Selanjutnya pada 30 Januari 2016 mereka mendaki puncak Ancocagua, Argentina (6.962 mdpl), Vinson Massif, Antartika (4.892 mdpl) pada 5 Januari 2017, serta Denali, Amerika Serikat (6.190 mdpl) pada 2 Juli 2017.
Perjalanan Deedee dan Hilda menggapai gunung tertinggi dunia, Everest, tidaklah mudah. Mahasiswi aktif itu sempat terkendala masalah keuangan, sebelum diberi dukungan oleh Universitas Parahyangan, Mahitala, Bank BRI, dan Asia Pasifik Raya.
Pendakian yang memakan waktu kurang lebih dua bulan ini dimulai pada 29 Maret 2018 yang dimulai dari Bandara Soekarno-Hatta, Tangerang.
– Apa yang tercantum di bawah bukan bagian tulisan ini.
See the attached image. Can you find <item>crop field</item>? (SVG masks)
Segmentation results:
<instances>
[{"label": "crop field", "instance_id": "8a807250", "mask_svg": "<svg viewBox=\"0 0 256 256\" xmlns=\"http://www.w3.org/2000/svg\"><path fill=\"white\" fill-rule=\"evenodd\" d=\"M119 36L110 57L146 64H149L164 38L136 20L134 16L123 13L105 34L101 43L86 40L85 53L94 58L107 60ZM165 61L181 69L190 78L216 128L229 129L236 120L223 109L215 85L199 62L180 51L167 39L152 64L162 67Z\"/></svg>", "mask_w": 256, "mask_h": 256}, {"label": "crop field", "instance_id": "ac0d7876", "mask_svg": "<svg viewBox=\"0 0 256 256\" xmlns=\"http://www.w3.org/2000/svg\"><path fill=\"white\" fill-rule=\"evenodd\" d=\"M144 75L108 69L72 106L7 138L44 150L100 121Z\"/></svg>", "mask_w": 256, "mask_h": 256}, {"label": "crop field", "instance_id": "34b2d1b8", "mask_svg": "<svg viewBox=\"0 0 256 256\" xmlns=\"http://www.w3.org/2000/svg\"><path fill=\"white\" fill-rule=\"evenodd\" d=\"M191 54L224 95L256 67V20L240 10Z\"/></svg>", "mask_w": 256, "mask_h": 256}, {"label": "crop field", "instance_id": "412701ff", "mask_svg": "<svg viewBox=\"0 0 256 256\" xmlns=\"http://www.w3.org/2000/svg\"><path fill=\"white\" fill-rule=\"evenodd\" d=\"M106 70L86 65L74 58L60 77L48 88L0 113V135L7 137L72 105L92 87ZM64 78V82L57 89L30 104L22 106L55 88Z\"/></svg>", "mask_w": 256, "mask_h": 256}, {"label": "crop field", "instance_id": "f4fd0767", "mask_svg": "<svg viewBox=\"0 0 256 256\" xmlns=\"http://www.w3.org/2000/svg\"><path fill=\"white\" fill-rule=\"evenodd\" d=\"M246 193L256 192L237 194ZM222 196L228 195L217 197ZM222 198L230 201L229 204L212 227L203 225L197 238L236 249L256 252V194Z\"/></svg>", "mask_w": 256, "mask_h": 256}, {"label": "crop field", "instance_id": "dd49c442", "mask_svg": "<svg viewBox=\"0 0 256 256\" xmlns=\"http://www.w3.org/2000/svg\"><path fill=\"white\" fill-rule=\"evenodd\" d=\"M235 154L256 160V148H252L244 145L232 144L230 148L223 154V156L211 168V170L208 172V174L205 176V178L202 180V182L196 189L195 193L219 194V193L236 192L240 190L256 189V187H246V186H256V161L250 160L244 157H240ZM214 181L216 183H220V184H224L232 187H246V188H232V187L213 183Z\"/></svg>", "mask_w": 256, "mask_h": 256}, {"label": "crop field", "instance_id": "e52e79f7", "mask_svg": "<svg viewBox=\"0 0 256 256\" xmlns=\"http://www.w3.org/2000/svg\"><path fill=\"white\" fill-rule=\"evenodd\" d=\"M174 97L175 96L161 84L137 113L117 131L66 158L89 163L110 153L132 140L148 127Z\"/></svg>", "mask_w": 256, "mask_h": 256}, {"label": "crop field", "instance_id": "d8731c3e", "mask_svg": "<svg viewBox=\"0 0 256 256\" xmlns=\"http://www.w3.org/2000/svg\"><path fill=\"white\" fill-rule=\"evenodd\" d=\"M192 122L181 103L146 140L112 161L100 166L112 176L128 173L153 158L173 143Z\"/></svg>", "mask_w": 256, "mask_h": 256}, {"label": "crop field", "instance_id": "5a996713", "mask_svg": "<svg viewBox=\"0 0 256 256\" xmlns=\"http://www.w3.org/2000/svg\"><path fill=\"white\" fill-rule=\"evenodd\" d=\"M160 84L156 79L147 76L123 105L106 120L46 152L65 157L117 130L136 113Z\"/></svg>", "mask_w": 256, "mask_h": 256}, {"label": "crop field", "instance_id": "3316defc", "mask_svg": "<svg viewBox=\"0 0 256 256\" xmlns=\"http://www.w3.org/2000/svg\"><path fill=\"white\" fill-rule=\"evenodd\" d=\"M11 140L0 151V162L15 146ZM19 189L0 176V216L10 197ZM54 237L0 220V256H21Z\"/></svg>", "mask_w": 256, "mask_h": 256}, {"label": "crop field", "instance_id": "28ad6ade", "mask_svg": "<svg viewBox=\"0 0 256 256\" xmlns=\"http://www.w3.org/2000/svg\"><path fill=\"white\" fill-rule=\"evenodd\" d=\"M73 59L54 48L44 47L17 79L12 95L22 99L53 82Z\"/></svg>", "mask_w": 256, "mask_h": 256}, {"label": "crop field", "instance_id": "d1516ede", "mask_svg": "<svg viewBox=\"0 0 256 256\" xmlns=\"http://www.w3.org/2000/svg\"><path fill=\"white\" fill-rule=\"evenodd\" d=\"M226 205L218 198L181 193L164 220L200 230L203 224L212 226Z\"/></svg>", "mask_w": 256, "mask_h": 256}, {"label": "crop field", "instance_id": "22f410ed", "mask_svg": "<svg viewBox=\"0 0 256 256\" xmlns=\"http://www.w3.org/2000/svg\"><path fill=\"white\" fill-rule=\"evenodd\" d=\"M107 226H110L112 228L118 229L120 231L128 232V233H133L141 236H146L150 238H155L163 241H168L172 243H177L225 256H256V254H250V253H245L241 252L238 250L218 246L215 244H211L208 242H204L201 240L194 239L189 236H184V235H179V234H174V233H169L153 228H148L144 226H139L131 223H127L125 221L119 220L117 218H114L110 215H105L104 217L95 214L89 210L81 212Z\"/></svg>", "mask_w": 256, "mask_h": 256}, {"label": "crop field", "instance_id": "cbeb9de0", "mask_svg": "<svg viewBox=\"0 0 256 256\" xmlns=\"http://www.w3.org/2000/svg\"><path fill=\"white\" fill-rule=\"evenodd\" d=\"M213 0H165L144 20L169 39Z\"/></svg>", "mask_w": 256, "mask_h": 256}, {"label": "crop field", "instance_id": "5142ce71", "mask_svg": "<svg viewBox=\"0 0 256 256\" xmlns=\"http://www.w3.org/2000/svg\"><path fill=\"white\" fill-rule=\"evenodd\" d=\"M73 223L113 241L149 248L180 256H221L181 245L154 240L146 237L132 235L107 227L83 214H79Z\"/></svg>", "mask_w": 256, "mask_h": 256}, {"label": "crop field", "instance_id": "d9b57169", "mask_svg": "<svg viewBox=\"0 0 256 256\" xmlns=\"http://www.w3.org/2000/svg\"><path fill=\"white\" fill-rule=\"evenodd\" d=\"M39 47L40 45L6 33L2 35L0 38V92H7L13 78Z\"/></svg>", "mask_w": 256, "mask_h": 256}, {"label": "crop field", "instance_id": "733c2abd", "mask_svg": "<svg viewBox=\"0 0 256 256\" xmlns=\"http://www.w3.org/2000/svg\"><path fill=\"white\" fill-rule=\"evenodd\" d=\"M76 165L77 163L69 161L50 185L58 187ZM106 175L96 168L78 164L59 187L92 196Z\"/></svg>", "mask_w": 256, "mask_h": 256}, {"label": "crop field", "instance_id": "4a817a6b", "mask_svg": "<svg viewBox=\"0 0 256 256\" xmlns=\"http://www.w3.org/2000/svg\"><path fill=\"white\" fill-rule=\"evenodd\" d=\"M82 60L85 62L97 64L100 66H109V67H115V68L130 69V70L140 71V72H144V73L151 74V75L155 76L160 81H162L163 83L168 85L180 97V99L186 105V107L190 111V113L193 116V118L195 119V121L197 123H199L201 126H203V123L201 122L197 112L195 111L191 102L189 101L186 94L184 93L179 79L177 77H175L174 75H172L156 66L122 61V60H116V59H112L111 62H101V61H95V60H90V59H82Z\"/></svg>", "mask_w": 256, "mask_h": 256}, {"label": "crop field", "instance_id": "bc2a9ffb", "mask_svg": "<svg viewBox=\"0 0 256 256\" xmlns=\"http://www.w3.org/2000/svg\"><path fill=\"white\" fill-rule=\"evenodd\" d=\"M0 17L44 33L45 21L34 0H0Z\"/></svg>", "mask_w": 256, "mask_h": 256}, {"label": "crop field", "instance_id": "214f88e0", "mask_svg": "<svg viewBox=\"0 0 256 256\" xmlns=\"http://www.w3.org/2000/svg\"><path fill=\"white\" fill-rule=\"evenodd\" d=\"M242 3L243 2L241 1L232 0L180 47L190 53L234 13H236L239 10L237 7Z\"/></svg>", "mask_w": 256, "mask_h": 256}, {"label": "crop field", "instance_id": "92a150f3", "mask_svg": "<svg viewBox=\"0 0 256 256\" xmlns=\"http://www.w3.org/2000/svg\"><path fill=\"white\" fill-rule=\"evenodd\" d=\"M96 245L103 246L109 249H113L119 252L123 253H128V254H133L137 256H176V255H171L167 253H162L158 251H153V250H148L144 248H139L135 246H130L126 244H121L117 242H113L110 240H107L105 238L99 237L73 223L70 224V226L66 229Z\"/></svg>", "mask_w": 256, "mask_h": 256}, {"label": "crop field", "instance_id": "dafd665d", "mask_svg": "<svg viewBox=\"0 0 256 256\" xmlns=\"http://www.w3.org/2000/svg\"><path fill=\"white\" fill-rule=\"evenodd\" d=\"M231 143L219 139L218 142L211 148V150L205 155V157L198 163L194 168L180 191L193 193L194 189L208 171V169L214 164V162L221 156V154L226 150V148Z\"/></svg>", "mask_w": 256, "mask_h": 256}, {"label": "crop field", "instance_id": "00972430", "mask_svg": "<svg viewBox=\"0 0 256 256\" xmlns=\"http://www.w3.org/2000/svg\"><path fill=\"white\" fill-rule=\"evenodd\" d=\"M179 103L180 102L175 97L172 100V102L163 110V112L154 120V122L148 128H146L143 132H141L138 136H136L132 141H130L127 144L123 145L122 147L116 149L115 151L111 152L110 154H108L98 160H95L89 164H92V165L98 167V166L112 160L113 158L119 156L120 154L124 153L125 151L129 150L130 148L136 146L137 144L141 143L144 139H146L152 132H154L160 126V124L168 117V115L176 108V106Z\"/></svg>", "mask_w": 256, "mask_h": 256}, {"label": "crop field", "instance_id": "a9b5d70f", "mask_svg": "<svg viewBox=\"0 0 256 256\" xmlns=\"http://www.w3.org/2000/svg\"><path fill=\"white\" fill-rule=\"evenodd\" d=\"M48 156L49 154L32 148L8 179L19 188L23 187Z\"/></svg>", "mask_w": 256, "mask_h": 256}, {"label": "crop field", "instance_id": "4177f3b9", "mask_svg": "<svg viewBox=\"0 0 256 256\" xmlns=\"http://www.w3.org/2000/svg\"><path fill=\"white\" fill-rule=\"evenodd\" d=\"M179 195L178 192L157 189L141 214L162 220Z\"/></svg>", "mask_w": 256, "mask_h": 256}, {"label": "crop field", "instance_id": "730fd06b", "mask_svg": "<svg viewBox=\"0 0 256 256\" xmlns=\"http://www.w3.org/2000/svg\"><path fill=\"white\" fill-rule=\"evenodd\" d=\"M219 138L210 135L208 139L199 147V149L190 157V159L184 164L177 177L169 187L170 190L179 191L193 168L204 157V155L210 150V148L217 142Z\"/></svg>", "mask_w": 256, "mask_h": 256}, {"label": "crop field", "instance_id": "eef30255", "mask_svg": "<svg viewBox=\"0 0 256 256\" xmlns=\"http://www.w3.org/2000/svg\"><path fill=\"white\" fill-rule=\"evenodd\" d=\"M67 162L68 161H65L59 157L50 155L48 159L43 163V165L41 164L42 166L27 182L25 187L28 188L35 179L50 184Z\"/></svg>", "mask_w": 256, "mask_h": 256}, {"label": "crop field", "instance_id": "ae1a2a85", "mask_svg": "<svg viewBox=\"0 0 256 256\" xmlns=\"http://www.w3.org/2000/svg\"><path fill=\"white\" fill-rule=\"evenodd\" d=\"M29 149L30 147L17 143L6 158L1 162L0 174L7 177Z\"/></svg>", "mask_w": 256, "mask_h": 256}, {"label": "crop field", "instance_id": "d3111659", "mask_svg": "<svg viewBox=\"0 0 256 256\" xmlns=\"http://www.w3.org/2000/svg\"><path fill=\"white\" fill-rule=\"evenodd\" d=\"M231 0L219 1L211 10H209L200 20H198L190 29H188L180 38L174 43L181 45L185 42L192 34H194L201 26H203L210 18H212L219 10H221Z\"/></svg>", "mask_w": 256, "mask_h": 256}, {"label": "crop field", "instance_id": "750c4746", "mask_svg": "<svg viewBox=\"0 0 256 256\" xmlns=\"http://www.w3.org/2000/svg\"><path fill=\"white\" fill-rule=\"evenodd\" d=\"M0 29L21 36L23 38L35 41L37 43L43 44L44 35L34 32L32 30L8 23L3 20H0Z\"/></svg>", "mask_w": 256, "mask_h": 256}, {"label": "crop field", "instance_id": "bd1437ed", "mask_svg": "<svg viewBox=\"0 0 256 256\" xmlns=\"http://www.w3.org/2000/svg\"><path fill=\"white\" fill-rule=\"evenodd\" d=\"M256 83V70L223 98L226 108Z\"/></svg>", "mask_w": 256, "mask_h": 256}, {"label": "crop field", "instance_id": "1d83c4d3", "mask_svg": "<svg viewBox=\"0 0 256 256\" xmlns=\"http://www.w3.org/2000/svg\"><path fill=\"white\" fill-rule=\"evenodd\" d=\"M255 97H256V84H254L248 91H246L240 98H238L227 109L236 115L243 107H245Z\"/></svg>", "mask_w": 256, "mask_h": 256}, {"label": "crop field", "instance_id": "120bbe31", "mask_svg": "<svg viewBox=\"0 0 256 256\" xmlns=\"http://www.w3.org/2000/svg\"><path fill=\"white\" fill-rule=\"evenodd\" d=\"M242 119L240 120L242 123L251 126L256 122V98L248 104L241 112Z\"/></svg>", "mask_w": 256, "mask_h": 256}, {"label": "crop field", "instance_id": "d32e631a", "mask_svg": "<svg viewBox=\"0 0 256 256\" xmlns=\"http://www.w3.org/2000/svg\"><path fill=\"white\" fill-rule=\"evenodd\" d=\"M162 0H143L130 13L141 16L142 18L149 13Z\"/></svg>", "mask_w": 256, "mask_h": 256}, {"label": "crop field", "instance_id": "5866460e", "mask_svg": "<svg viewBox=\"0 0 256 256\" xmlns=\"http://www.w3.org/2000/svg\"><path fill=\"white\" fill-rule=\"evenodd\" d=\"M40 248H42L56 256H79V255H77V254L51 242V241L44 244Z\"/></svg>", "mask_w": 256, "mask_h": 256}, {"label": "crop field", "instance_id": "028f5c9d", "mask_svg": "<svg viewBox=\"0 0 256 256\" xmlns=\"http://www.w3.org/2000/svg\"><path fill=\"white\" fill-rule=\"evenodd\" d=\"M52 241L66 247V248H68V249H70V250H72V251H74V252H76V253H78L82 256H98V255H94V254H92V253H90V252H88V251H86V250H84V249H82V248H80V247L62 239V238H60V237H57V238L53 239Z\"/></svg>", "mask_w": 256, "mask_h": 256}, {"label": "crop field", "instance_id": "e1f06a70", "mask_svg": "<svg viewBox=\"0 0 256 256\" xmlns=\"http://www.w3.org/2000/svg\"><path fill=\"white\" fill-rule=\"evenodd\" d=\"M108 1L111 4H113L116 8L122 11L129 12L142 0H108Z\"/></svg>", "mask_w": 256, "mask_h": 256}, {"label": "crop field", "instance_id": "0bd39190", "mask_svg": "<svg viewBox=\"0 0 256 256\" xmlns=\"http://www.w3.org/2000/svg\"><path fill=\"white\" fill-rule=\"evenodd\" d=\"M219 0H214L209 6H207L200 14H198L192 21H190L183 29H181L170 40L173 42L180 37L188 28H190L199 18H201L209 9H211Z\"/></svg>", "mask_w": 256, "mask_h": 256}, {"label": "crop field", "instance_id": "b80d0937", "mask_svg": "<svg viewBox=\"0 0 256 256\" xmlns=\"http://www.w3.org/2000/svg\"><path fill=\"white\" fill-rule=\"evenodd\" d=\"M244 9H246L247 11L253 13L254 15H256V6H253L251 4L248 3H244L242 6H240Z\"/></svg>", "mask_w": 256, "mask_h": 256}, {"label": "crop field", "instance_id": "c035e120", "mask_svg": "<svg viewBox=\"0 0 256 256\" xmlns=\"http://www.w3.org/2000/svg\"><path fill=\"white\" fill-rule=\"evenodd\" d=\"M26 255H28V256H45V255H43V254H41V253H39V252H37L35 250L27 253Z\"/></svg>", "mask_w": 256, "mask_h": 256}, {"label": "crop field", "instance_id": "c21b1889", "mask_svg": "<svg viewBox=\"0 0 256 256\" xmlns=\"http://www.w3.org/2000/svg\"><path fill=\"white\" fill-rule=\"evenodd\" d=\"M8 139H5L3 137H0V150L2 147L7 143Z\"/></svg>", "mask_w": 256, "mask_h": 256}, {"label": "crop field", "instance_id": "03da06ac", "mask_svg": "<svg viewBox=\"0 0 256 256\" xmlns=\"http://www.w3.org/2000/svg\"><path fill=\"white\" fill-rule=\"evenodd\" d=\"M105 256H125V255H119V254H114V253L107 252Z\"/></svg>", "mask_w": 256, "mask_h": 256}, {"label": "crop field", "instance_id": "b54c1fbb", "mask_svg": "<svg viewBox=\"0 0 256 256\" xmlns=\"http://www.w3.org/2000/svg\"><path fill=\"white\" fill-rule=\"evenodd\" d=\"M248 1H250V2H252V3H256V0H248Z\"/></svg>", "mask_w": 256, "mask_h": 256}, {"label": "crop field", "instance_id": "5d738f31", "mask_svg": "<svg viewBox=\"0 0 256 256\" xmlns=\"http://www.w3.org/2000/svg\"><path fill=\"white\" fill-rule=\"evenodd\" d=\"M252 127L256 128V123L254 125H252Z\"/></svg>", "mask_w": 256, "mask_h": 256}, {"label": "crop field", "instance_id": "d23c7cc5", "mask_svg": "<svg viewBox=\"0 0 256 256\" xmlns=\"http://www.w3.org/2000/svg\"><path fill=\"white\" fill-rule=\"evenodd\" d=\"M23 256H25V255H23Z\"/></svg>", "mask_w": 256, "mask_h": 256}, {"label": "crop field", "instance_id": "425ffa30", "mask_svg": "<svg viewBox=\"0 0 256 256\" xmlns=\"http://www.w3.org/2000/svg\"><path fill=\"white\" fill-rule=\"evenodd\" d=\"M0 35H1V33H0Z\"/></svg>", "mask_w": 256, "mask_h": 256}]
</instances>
Setelahnya, tim WISSEMU melakukan perjalanan panjang melewati Kathamadu, Nepal, lalu terbang menuju Lhasa dan memulai perjalanan menuju Everest Base Camp (EBC) menggunakan mobil. Perjalanan Lhasa menuju EBC menempuh waktu lima hari.
Sebelum mulai mendaki gunung berjuluk Sagarmatha—Dewi Langit dalam bahasa Nepal—, dua perempuan pemberani itu harus melakukan proses aklimatisasi—adaptasi terhadap lingkungan—di desa Zhaxi Zongxiang yang berada pada ketinggian 4.150 mdpl.
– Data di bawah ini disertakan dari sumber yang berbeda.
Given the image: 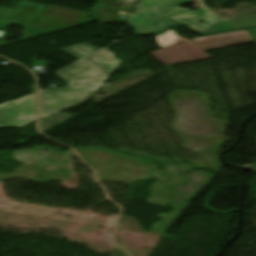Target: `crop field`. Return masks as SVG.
<instances>
[{"instance_id": "crop-field-1", "label": "crop field", "mask_w": 256, "mask_h": 256, "mask_svg": "<svg viewBox=\"0 0 256 256\" xmlns=\"http://www.w3.org/2000/svg\"><path fill=\"white\" fill-rule=\"evenodd\" d=\"M107 49L55 74L67 87L41 90L40 116L45 118L87 102L94 91L121 62Z\"/></svg>"}, {"instance_id": "crop-field-2", "label": "crop field", "mask_w": 256, "mask_h": 256, "mask_svg": "<svg viewBox=\"0 0 256 256\" xmlns=\"http://www.w3.org/2000/svg\"><path fill=\"white\" fill-rule=\"evenodd\" d=\"M161 48L178 44L188 39L177 36L173 30H168L157 36ZM190 41V40H189ZM254 41L247 30L227 34L195 38L193 41L184 42L170 48L151 53L153 57L164 65L190 62L212 58L204 51L252 42Z\"/></svg>"}, {"instance_id": "crop-field-3", "label": "crop field", "mask_w": 256, "mask_h": 256, "mask_svg": "<svg viewBox=\"0 0 256 256\" xmlns=\"http://www.w3.org/2000/svg\"><path fill=\"white\" fill-rule=\"evenodd\" d=\"M200 35L256 26V6L248 8L227 19H220L206 8L170 17ZM205 22L200 23L198 21ZM175 21V22H176Z\"/></svg>"}, {"instance_id": "crop-field-4", "label": "crop field", "mask_w": 256, "mask_h": 256, "mask_svg": "<svg viewBox=\"0 0 256 256\" xmlns=\"http://www.w3.org/2000/svg\"><path fill=\"white\" fill-rule=\"evenodd\" d=\"M192 0H142L141 9L131 22L137 35L160 33L177 24L165 19L189 10L179 6Z\"/></svg>"}, {"instance_id": "crop-field-5", "label": "crop field", "mask_w": 256, "mask_h": 256, "mask_svg": "<svg viewBox=\"0 0 256 256\" xmlns=\"http://www.w3.org/2000/svg\"><path fill=\"white\" fill-rule=\"evenodd\" d=\"M89 14L49 5L29 30L33 38L73 28L95 20Z\"/></svg>"}, {"instance_id": "crop-field-6", "label": "crop field", "mask_w": 256, "mask_h": 256, "mask_svg": "<svg viewBox=\"0 0 256 256\" xmlns=\"http://www.w3.org/2000/svg\"><path fill=\"white\" fill-rule=\"evenodd\" d=\"M37 95L0 105V129L18 128L36 121Z\"/></svg>"}, {"instance_id": "crop-field-7", "label": "crop field", "mask_w": 256, "mask_h": 256, "mask_svg": "<svg viewBox=\"0 0 256 256\" xmlns=\"http://www.w3.org/2000/svg\"><path fill=\"white\" fill-rule=\"evenodd\" d=\"M47 6L35 4L21 0L14 10L0 8V29L9 25L16 24L25 28L23 32V39L7 43L5 40L0 41V46L31 39L27 29L32 25L36 18L45 10Z\"/></svg>"}, {"instance_id": "crop-field-8", "label": "crop field", "mask_w": 256, "mask_h": 256, "mask_svg": "<svg viewBox=\"0 0 256 256\" xmlns=\"http://www.w3.org/2000/svg\"><path fill=\"white\" fill-rule=\"evenodd\" d=\"M112 0H98L97 5L91 10V16L102 23H116L119 14L134 15L138 8L114 9L111 8Z\"/></svg>"}, {"instance_id": "crop-field-9", "label": "crop field", "mask_w": 256, "mask_h": 256, "mask_svg": "<svg viewBox=\"0 0 256 256\" xmlns=\"http://www.w3.org/2000/svg\"><path fill=\"white\" fill-rule=\"evenodd\" d=\"M97 50L99 49L92 47L86 43H82L59 51L79 60Z\"/></svg>"}, {"instance_id": "crop-field-10", "label": "crop field", "mask_w": 256, "mask_h": 256, "mask_svg": "<svg viewBox=\"0 0 256 256\" xmlns=\"http://www.w3.org/2000/svg\"><path fill=\"white\" fill-rule=\"evenodd\" d=\"M249 34L256 38V28L247 29ZM256 40V39H255Z\"/></svg>"}, {"instance_id": "crop-field-11", "label": "crop field", "mask_w": 256, "mask_h": 256, "mask_svg": "<svg viewBox=\"0 0 256 256\" xmlns=\"http://www.w3.org/2000/svg\"><path fill=\"white\" fill-rule=\"evenodd\" d=\"M198 1H199V3H200L201 6L205 7L204 4H203V2H202V0H198Z\"/></svg>"}]
</instances>
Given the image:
Proses aklimatisasi dilakukan demi menjaga kondisi tubuh sekaligus menunggu cuaca yang tepat untuk melakukan pendakian.
Tim WISSEMU pun memulai pendakian dari EBC ke puncak Everest pada 11 Mei 2018. Perjalanan itu membutuhkan waktu enam hari sebelum akhirnya Deedee dan Hilda menancapkan bendera Merah Putih di The Highest Peak in The World pada 17 Mei 2018.
Keberhasilan keduanya menapaki Everest dan enam gunung tertinggi di masing-masing benua, membuat Deedee dan Hilda mengukir sejarah sebagai perempuan Indonesia dan ASEAN pertama yang berhasil menaklukkan misi Seven Summits.